• **WHAT IS REQUIRED**:
Quote all of the data exactly as given. Skip every picture it contains.

Dataset excerpts
□ □ □ □ □

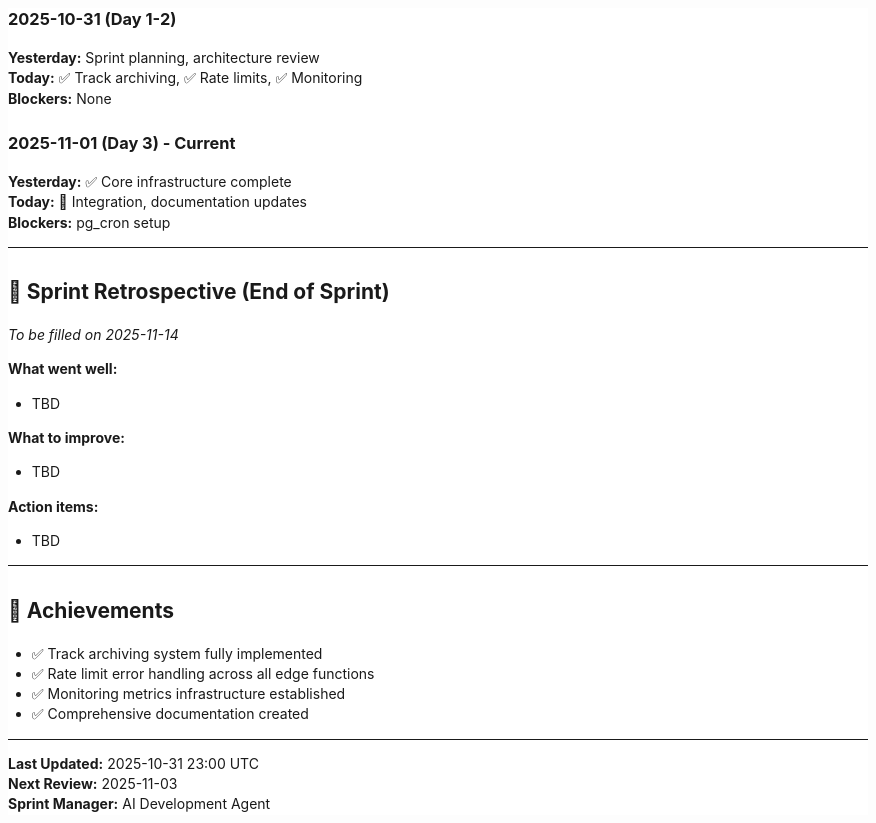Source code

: ### 2025-10-31 (Day 1-2)
**Yesterday:** Sprint planning, architecture review  
**Today:** ✅ Track archiving, ✅ Rate limits, ✅ Monitoring  
**Blockers:** None

### 2025-11-01 (Day 3) - Current
**Yesterday:** ✅ Core infrastructure complete  
**Today:** 🔄 Integration, documentation updates  
**Blockers:** pg_cron setup

---

## 📝 Sprint Retrospective (End of Sprint)

_To be filled on 2025-11-14_

**What went well:**
- TBD

**What to improve:**
- TBD

**Action items:**
- TBD

---

## 🎉 Achievements

- ✅ Track archiving system fully implemented
- ✅ Rate limit error handling across all edge functions
- ✅ Monitoring metrics infrastructure established
- ✅ Comprehensive documentation created

---

**Last Updated:** 2025-10-31 23:00 UTC  
**Next Review:** 2025-11-03  
**Sprint Manager:** AI Development Agent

□ □ □ □ □

• **SOLUTION**:
Source code

: ### 2025-10-31 (Day 1-2)
**Yesterday:** Sprint planning, architecture review  
**Today:** ✅ Track archiving, ✅ Rate limits, ✅ Monitoring  
**Blockers:** None

### 2025-11-01 (Day 3) - Current
**Yesterday:** ✅ Core infrastructure complete  
**Today:** 🔄 Integration, documentation updates  
**Blockers:** pg_cron setup

---

## 📝 Sprint Retrospective (End of Sprint)

_To be filled on 2025-11-14_

**What went well:**
- TBD

**What to improve:**
- TBD

**Action items:**
- TBD

---

## 🎉 Achievements

- ✅ Track archiving system fully implemented
- ✅ Rate limit error handling across all edge functions
- ✅ Monitoring metrics infrastructure established
- ✅ Comprehensive documentation created

---

**Last Updated:** 2025-10-31 23:00 UTC  
**Next Review:** 2025-11-03  
**Sprint Manager:** AI Development Agent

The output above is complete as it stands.